(Your assignment) Without including any pictures, please copy every entry below exactly.

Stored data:
-- Opening Marker --
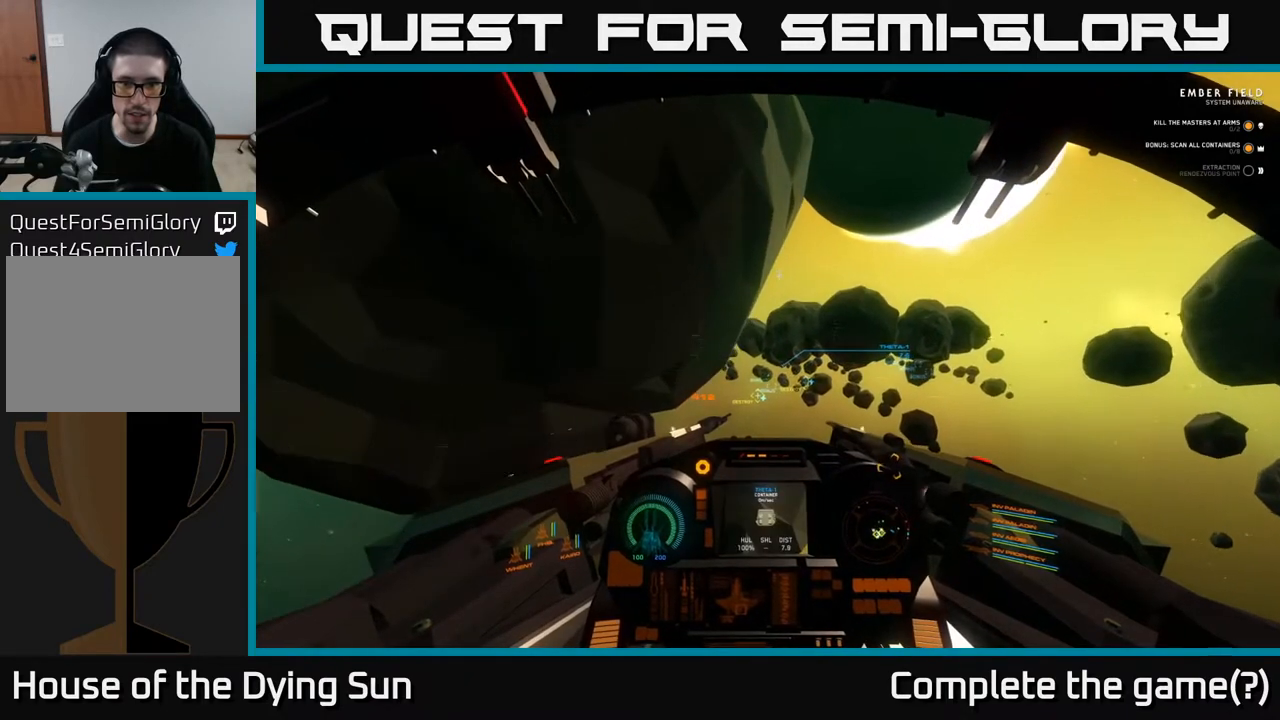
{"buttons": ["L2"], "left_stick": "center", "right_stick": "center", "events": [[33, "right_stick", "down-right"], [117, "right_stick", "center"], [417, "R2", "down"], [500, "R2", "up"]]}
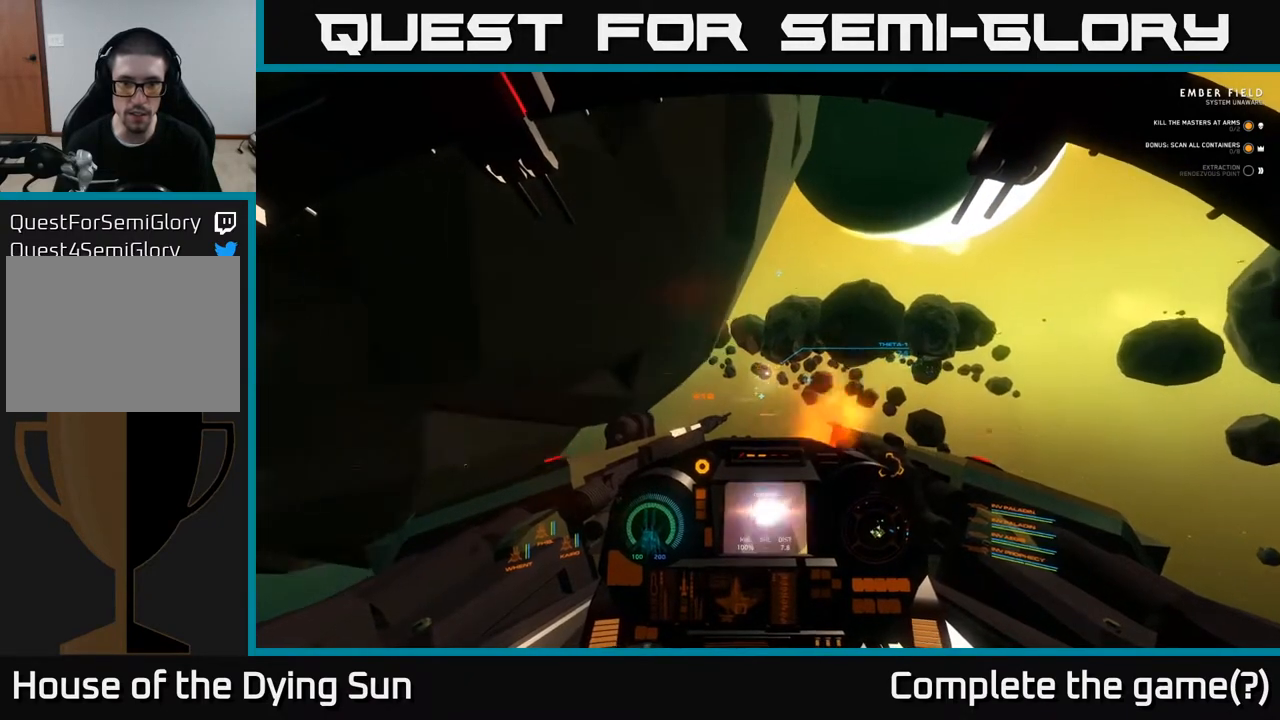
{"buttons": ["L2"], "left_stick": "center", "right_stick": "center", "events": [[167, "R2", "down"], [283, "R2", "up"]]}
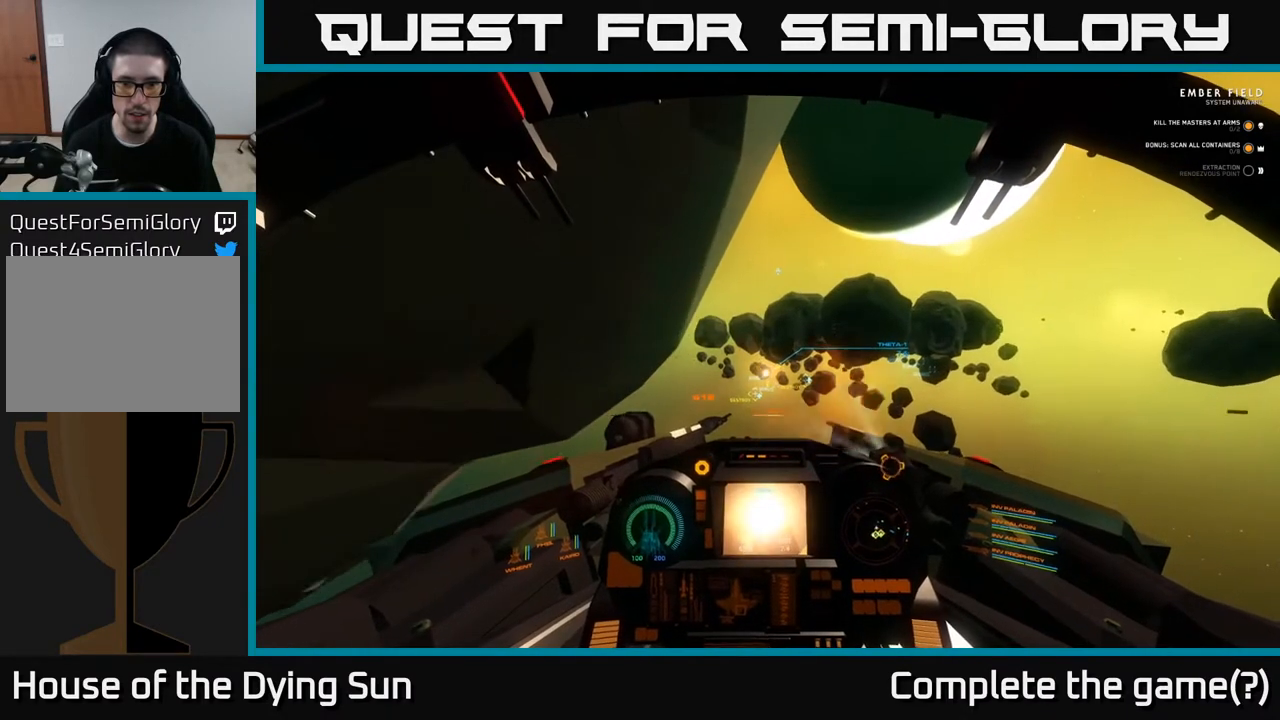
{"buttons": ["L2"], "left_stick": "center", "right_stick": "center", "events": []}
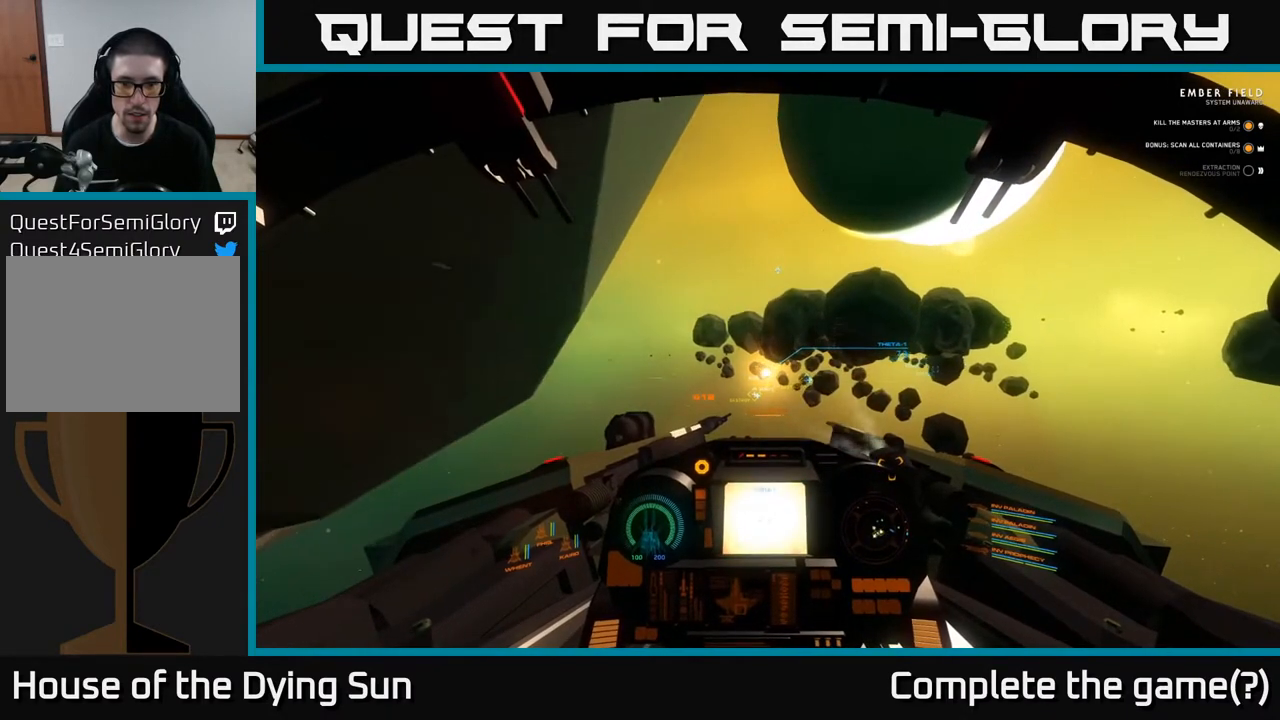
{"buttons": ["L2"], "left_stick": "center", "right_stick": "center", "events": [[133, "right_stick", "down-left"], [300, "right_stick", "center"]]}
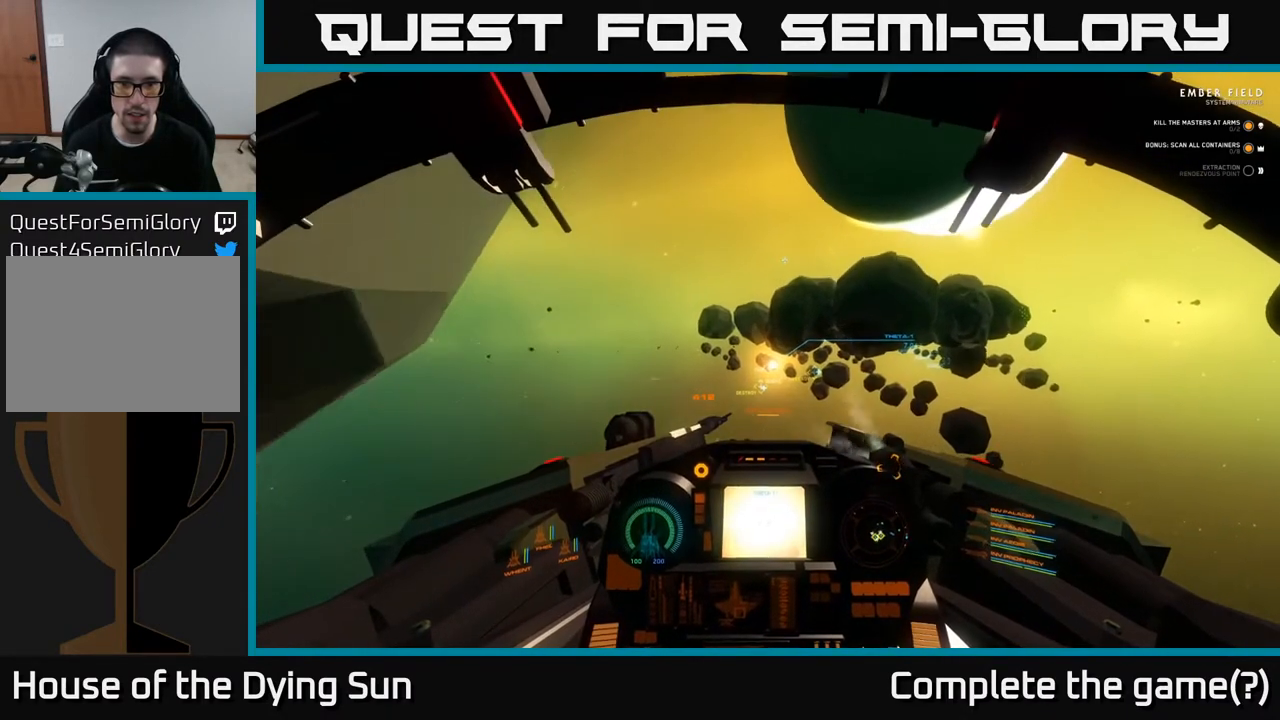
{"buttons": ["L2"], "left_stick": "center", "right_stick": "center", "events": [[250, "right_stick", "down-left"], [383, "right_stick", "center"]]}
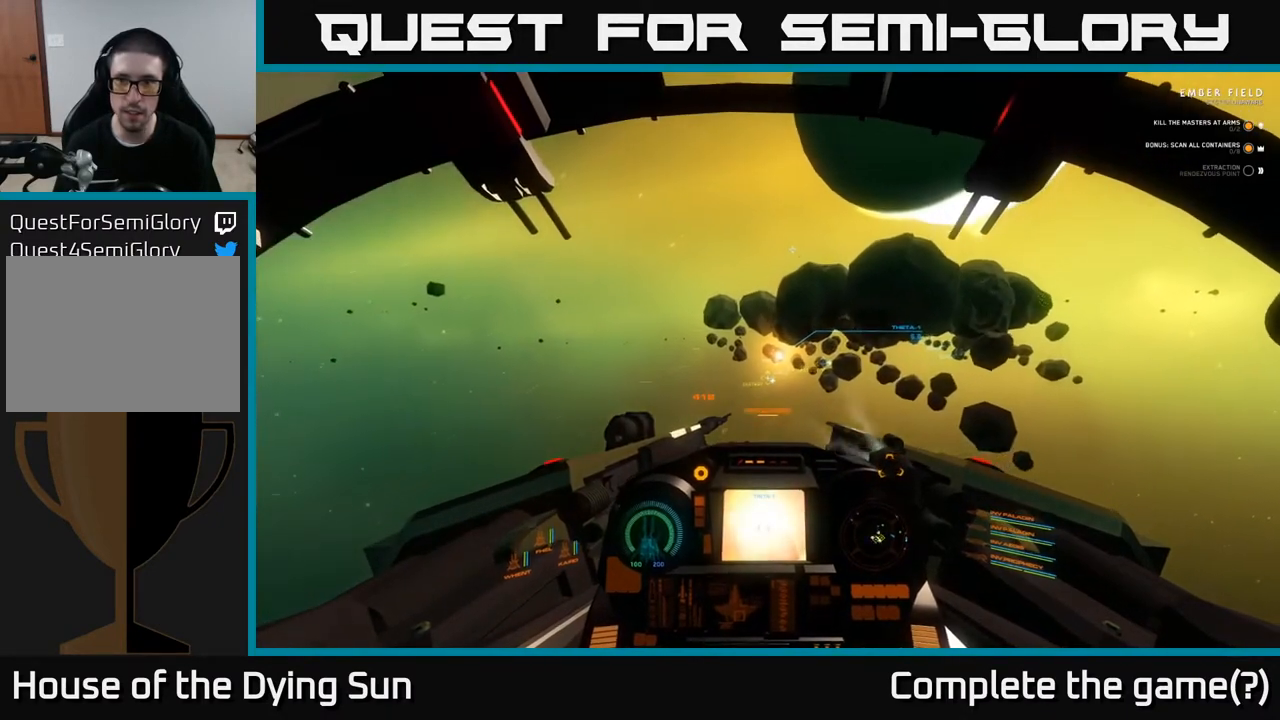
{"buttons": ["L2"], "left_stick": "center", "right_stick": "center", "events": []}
-- Closing Marker --
(Finished task)
{"buttons": ["L2"], "left_stick": "center", "right_stick": "center", "events": [[33, "right_stick", "down-right"], [117, "right_stick", "center"], [417, "R2", "down"], [500, "R2", "up"]]}
{"buttons": ["L2"], "left_stick": "center", "right_stick": "center", "events": [[167, "R2", "down"], [283, "R2", "up"]]}
{"buttons": ["L2"], "left_stick": "center", "right_stick": "center", "events": []}
{"buttons": ["L2"], "left_stick": "center", "right_stick": "center", "events": [[133, "right_stick", "down-left"], [300, "right_stick", "center"]]}
{"buttons": ["L2"], "left_stick": "center", "right_stick": "center", "events": [[250, "right_stick", "down-left"], [383, "right_stick", "center"]]}
{"buttons": ["L2"], "left_stick": "center", "right_stick": "center", "events": []}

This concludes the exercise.